No, you can’t. That’s the whole point. You can’t say with absolutely certainty that the person who remained silent was acting against their moral conscience. Maybe they just had other obligations. That’s why I think the whole partisan anger and resentment right now is so messed up. People on the left are so quick to pass moral judgement against people who voted for Trump. They automatically condemn them as ‘bad people’. But you don’t know what moral variables those people were weighing.

Right. So for example, some Catholics who voted for Trump might have done so because they strongly oppose abortion. Even though they don’t support his xenophobia or his other stances, they feel so strongly about abortion, that their moral obligation to vote pro-life superseded their moral obligation to vote anti-xenophobia.

Yeah, exactly. That’s why I think this Humans of SCU thing is so great. We need to be a lot better at understanding each other. We need to really understand where each other’s moral decisions are coming from. Otherwise, we’re just wasting time arguing needlessly when we don’t even understand each other’s rationale for choosing those stances.

It sounds like you think people talk too much and don’t listen enough. Do you think most people are speakers or listeners?

Well, I think there are two kinds of listeners: active listeners and passive listeners. Active listeners are trying to understand the other viewpoint. They listen with intention. Passive listeners are like sponges. They just absorb the other viewpoint, and allow it to mold and shape them. They don’t seek understanding, they seek identity. They are not listening to understand another’s viewpoint. They’re listening for someone to tell them what their viewpoint ought to be. I think most people at Santa Clara are passive listeners. They’re talkers too, but they don’t talk from a point of understanding. They’re just a voice box for the ideas they’ve been fed. Passive listeners and hollow talkers.

That’s interesting. We pride ourselves on being a community of leaders. Do you think it’s more important for a leader to be a speaker or a listener? And do you think a leader can be a passive listener?

I think a good leader needs to be an active listener. He needs to understand the people he is leading. But I think many people who call themselves leaders are really just speakers. They know how to talk, and because talking is required for communication and communication is required for leadership, they think they are leaders.
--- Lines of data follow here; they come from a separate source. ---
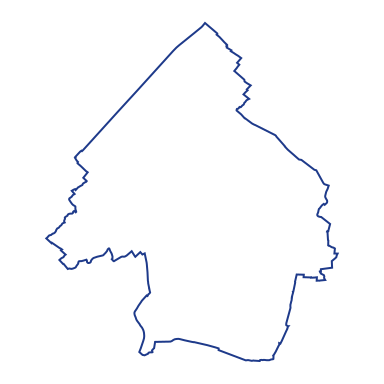 Teylingen, Zuid-Holland, Netherlands
{"feature_id": "6326949B97280521048387", "entity_name": "Teylingen", "entity_type": "district", "adm_level": 2, "iso_a3": "NLD", "parent_name": "Netherlands", "parent_adm1": "Zuid-Holland", "projection": "albers", "projection_center": [4.511, 52.217], "detail": "fine", "context": "isolated", "style": "outline", "palette": "blue", "viewbox_px": 384, "rotation_deg": 0, "n_neighbors": 0, "source": "geoboundaries", "source_scale": "gbopen_adm2", "svg_char_len": 5787}
<svg xmlns="http://www.w3.org/2000/svg" viewBox="0 0 384 384"><path d="M316.3,170.3L314.4,169.8L301.4,159.9L299.0,159.5L287.8,149.7L284.9,146.6L285.0,146.4L276.3,136.5L275.9,135.7L275.3,135.2L255.1,125.0L254.5,124.8L252.2,123.6L244.5,117.9L244.4,118.0L241.2,114.4L236.6,110.5L236.6,110.2L236.6,109.9L236.8,109.2L237.0,108.9L237.8,108.8L238.2,108.6L238.7,108.2L239.4,107.1L239.6,107.0L239.8,106.9L240.6,107.2L241.0,107.0L242.2,105.6L243.6,104.6L244.1,103.7L244.3,102.9L244.5,102.6L245.2,102.1L246.3,100.5L247.1,99.9L249.1,98.9L243.5,94.4L245.4,92.3L247.6,90.3L246.8,89.4L250.7,85.4L247.0,83.2L244.7,81.6L244.5,81.3L244.4,79.9L244.1,79.5L234.3,71.0L237.0,67.7L237.5,66.9L239.3,64.7L237.1,62.8L241.2,58.1L238.1,55.8L235.8,54.4L233.6,52.9L230.8,51.2L231.4,50.3L227.1,47.8L227.2,47.7L226.5,46.6L227.2,46.0L226.5,45.1L226.9,44.7L224.3,42.2L219.5,37.0L216.8,34.8L217.1,34.6L217.3,34.3L217.3,33.5L205.0,23.0L202.4,26.2L201.5,27.1L194.8,32.6L179.3,45.1L176.4,47.6L173.1,51.0L137.4,90.4L117.7,111.9L82.9,150.3L82.0,151.1L81.9,151.0L81.8,150.7L81.6,150.6L80.1,151.7L75.4,156.8L75.7,157.2L75.6,157.4L75.5,157.5L75.0,157.8L76.7,160.6L78.0,162.0L77.5,162.8L77.5,163.0L77.5,163.3L80.8,166.1L86.2,171.3L87.2,171.9L87.7,172.3L83.3,177.8L86.7,181.1L86.2,181.8L85.0,182.3L83.1,183.5L82.8,183.9L82.4,184.9L82.2,185.1L80.4,186.0L79.0,186.9L77.9,187.5L77.3,188.3L76.2,189.4L75.7,190.0L75.1,189.1L73.6,189.7L71.8,190.8L74.6,194.0L72.8,195.1L71.6,196.8L69.5,198.3L69.2,198.9L69.1,199.1L69.2,199.5L69.4,200.1L71.0,202.5L72.1,204.0L73.0,204.9L74.9,206.1L75.3,206.4L75.4,206.7L75.4,207.4L75.4,208.6L75.4,209.1L75.5,209.5L75.9,210.6L76.0,211.1L76.2,211.8L76.0,212.0L75.7,212.3L74.3,211.1L74.1,211.0L73.2,211.7L73.1,212.0L73.0,212.8L72.3,213.5L71.9,213.6L70.6,213.6L69.2,213.8L68.6,214.1L67.8,214.6L67.5,215.6L67.3,215.8L65.3,217.0L64.8,217.7L64.8,218.0L65.0,218.6L65.0,218.8L64.4,220.1L64.1,221.1L64.2,221.6L64.7,222.5L63.1,223.1L62.3,223.6L61.3,225.2L59.8,226.3L59.1,227.4L58.9,227.6L59.0,227.6L57.2,228.5L56.3,229.9L55.8,231.3L55.1,232.3L54.5,232.9L53.5,233.5L52.6,233.7L51.0,235.0L50.0,235.2L49.1,235.5L48.8,235.8L47.4,237.4L46.3,238.4L51.5,243.2L51.8,242.7L60.1,248.4L60.5,248.4L61.9,249.4L61.5,249.6L60.9,250.4L65.6,254.6L64.9,255.1L64.4,255.7L63.6,256.9L63.4,257.2L63.0,257.4L61.6,258.1L60.8,258.7L59.4,260.0L63.1,264.0L63.6,263.9L67.8,269.0L69.1,268.5L71.5,268.9L72.8,268.6L74.7,267.9L75.6,267.4L75.9,267.0L76.5,265.9L78.0,263.9L78.2,263.6L78.3,262.5L78.7,261.5L78.8,261.4L79.3,261.2L81.5,261.1L83.5,260.6L86.4,259.7L86.6,260.0L86.8,260.3L86.9,260.7L87.0,261.9L87.4,262.5L87.9,262.9L88.3,263.0L88.9,263.0L89.9,262.7L90.1,262.6L90.7,262.0L90.8,261.8L91.1,260.5L92.4,258.9L93.5,258.0L97.3,256.7L102.9,255.4L103.6,254.9L104.1,254.3L105.7,252.7L107.1,250.9L107.7,249.4L108.5,248.6L108.9,248.4L109.2,248.5L109.5,249.0L110.2,251.0L111.6,253.5L112.4,256.1L112.5,256.6L112.4,258.4L112.4,258.6L111.8,259.2L113.3,260.9L113.9,261.2L117.6,259.0L121.2,256.9L122.1,256.6L123.1,256.6L123.5,256.7L124.1,256.7L125.2,256.4L126.7,255.5L131.7,251.2L135.0,256.5L135.3,256.8L140.3,252.1L142.4,254.5L144.7,253.4L146.6,262.5L146.8,264.1L147.5,272.3L147.9,280.8L148.1,281.8L148.2,283.4L149.3,288.8L149.2,288.8L150.1,292.5L149.8,293.0L149.4,293.5L148.3,294.4L147.5,296.0L147.3,296.1L146.6,295.5L141.9,300.7L141.0,302.1L138.5,305.7L136.9,308.5L135.0,311.3L134.6,312.1L134.4,313.0L134.5,314.1L134.8,315.4L135.7,317.5L136.2,319.1L136.5,319.8L137.3,321.1L139.5,324.0L140.1,325.1L140.3,325.5L142.0,327.6L143.1,329.7L143.6,331.1L144.0,332.9L144.2,335.5L144.2,336.5L144.0,338.3L143.3,340.8L140.8,348.2L139.3,352.0L142.5,354.9L144.6,355.3L147.9,353.8L148.1,353.6L148.6,352.7L150.2,352.3L152.2,352.3L152.5,352.1L152.0,350.4L153.8,348.4L154.1,348.2L155.1,341.9L170.3,341.6L171.2,341.3L171.9,341.0L173.3,340.0L174.7,339.3L176.3,339.0L177.5,338.9L178.8,338.9L180.3,339.2L184.6,340.3L191.9,341.9L193.8,342.2L194.0,342.1L207.5,345.2L215.4,347.4L218.6,348.4L218.7,349.1L218.6,350.1L245.6,360.3L246.3,360.3L247.8,360.1L248.3,360.1L251.6,360.8L252.0,360.8L253.4,360.5L254.3,360.7L255.3,360.7L259.7,361.0L259.9,360.9L260.0,360.7L260.1,360.1L260.4,360.0L261.8,359.9L262.8,360.1L263.7,359.9L264.1,359.9L266.8,360.2L269.2,360.2L271.0,359.5L273.0,359.2L273.4,358.9L273.5,355.8L273.2,355.6L273.3,355.4L273.8,354.9L275.7,351.7L278.5,346.0L279.5,344.3L279.2,343.7L279.2,343.1L280.4,343.6L280.8,342.8L281.8,340.9L286.2,331.1L287.3,328.9L287.2,328.8L287.9,326.8L288.4,326.2L287.8,326.2L286.3,325.2L286.2,324.6L286.3,323.2L290.5,307.8L290.4,307.1L290.4,304.8L290.8,303.3L291.2,301.6L291.5,300.7L291.6,300.2L291.8,298.7L291.7,298.8L291.7,298.5L291.9,296.8L293.0,292.9L293.0,292.4L292.9,291.8L293.3,291.7L295.2,282.5L295.0,281.9L296.7,274.5L303.8,274.7L303.6,277.2L309.7,277.4L311.0,277.3L311.0,277.7L314.1,277.6L316.9,277.3L316.7,280.7L318.6,280.6L319.3,280.7L320.2,280.5L325.2,280.0L324.8,279.3L324.2,278.3L324.1,277.4L324.3,276.6L324.2,276.1L323.9,275.2L320.8,273.5L320.8,272.6L320.3,272.4L319.9,271.8L319.8,271.4L320.0,271.3L320.9,271.2L320.9,269.2L332.1,267.7L331.8,261.1L335.3,258.2L336.3,257.2L336.7,255.5L337.6,253.6L334.4,253.5L334.9,248.5L333.6,247.7L331.8,247.2L329.2,245.7L328.8,245.8L328.2,245.4L328.3,240.4L328.0,240.1L327.5,232.0L327.8,231.7L327.6,231.6L327.2,231.8L327.0,231.7L327.2,231.2L327.5,231.0L328.1,230.8L328.3,230.9L330.1,224.0L321.2,217.0L320.1,216.9L319.0,216.6L318.4,216.4L317.7,215.9L317.5,215.5L317.3,215.2L317.3,214.7L317.3,214.4L317.6,213.6L318.1,212.5L318.6,210.1L318.9,209.0L319.6,208.4L321.8,205.5L323.1,204.4L323.8,203.9L324.7,204.8L326.7,203.0L326.8,202.8L327.1,202.2L327.2,201.3L327.1,200.6L327.0,200.3L325.9,198.5L325.3,197.2L325.2,196.8L325.2,195.9L326.0,192.6L326.3,191.6L327.5,189.2L328.0,187.8L328.7,185.6L325.0,184.4L324.3,184.1L323.7,183.5L323.1,182.6L316.3,170.3Z" fill="none" stroke="#1e3a8a" stroke-width="2"/></svg>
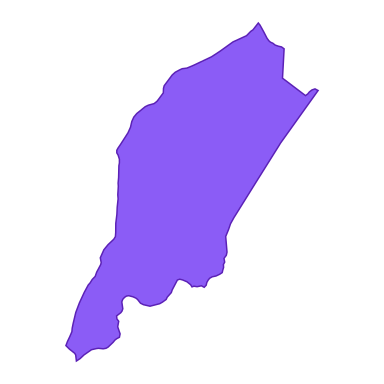 Querência do Norte, Paraná, Brazil
{"feature_id": "56859067B64295279901958", "entity_name": "Querência do Norte", "entity_type": "district", "adm_level": 2, "iso_a3": "BRA", "parent_name": "Brazil", "parent_adm1": "Paraná", "projection": "orthographic", "projection_center": [-53.558, -23.06], "detail": "fine", "context": "isolated", "style": "filled", "palette": "violet", "viewbox_px": 384, "rotation_deg": 0, "n_neighbors": 0, "source": "geoboundaries", "source_scale": "gbopen_adm2", "svg_char_len": 2017}
<svg xmlns="http://www.w3.org/2000/svg" viewBox="0 0 384 384"><path d="M166.2,299.4L167.2,297.2L171.3,292.6L172.2,289.9L177.4,280.0L179.7,279.2L182.5,279.9L187.0,281.8L190.6,284.7L192.0,286.9L193.9,286.2L197.1,286.7L201.4,285.8L204.2,287.3L206.2,285.2L206.8,282.5L208.1,280.2L209.6,278.3L212.2,276.8L216.0,276.0L219.8,274.2L222.2,272.6L222.8,270.0L223.6,267.4L223.4,264.5L224.7,262.1L224.0,258.4L226.3,255.3L227.0,252.1L226.3,243.6L225.7,236.5L228.6,229.4L230.5,223.8L234.1,217.3L235.2,215.6L256.2,181.9L261.6,173.3L278.3,146.7L280.5,143.1L318.1,90.5L315.0,88.9L312.0,89.9L309.4,91.9L307.7,94.0L305.5,95.6L282.5,78.2L284.1,48.8L281.5,46.9L278.4,46.2L275.2,45.1L272.8,43.2L270.5,42.2L268.8,40.7L267.0,38.2L263.8,32.0L260.0,25.1L258.3,23.0L252.9,29.9L250.8,31.3L246.5,35.7L233.0,41.9L220.2,51.1L211.5,56.8L199.9,62.3L194.2,65.0L192.2,65.9L186.9,68.1L182.2,68.7L179.6,69.9L175.3,72.2L172.2,75.0L164.2,85.7L163.5,88.3L163.3,92.9L158.4,99.5L157.0,101.3L154.1,103.6L148.3,105.2L145.2,106.7L136.8,113.5L133.8,117.1L131.8,121.5L130.5,127.2L128.0,132.8L120.6,144.3L118.0,148.1L116.8,150.3L116.8,152.9L118.1,155.1L119.4,159.2L119.4,163.0L118.9,165.7L118.6,177.6L118.1,183.1L118.3,186.1L118.2,188.2L117.8,194.8L118.1,198.9L117.2,207.3L116.9,214.2L115.8,223.3L115.7,232.6L115.4,236.6L113.8,239.2L111.6,241.3L108.1,244.6L103.9,249.7L100.3,257.8L101.2,262.6L100.7,264.6L96.7,272.1L95.2,276.4L92.2,279.5L90.1,282.9L88.3,284.9L84.3,292.3L79.4,302.9L75.8,312.4L73.2,323.3L72.2,328.2L71.9,331.7L69.8,336.6L67.5,341.4L65.9,345.6L69.4,349.1L74.7,353.3L75.7,355.0L76.4,361.0L80.1,358.6L83.9,355.0L91.5,349.7L96.3,348.6L98.4,348.3L103.2,348.8L106.0,348.3L108.1,347.1L113.2,342.2L114.9,340.1L116.7,338.7L119.4,337.3L120.1,333.9L117.7,326.8L118.7,321.3L116.9,318.9L116.6,315.9L120.8,312.7L122.0,311.1L122.8,308.8L121.8,301.9L122.7,299.4L124.5,297.4L126.4,296.1L128.7,295.7L133.0,296.8L135.9,298.1L137.5,299.4L140.5,303.2L143.5,304.7L150.0,306.2L159.7,303.7L162.5,302.1L166.2,299.4Z" fill="#8b5cf6" stroke="#5b21b6" stroke-width="1.5"/></svg>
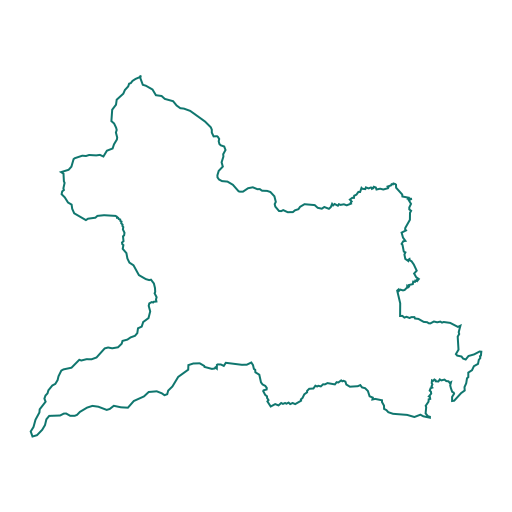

But if you don’t seek to understand the views of the people you are trying to lead, you can never be a good leader, because you can never truly know whether you are acting in their interests.

Are you a speaker or a listener?

I am a listener, just because of what I told you. I don’t think you can fully understand why people make certain decisions until you talk to them and understand their variables. So, when people do something mean to me, I don’t talk to start a conflict, or confront them about their actions in an argumentative or aggressive way. Instead, I sort of just wait to see how they explain or justify their actions. I just want to know how they weighed their moral variables. Some people think I’m being a push-over, but really I’m just behaving how everyone ought to behave in antagonistic situations. I’m just trying to understand people before I judge them.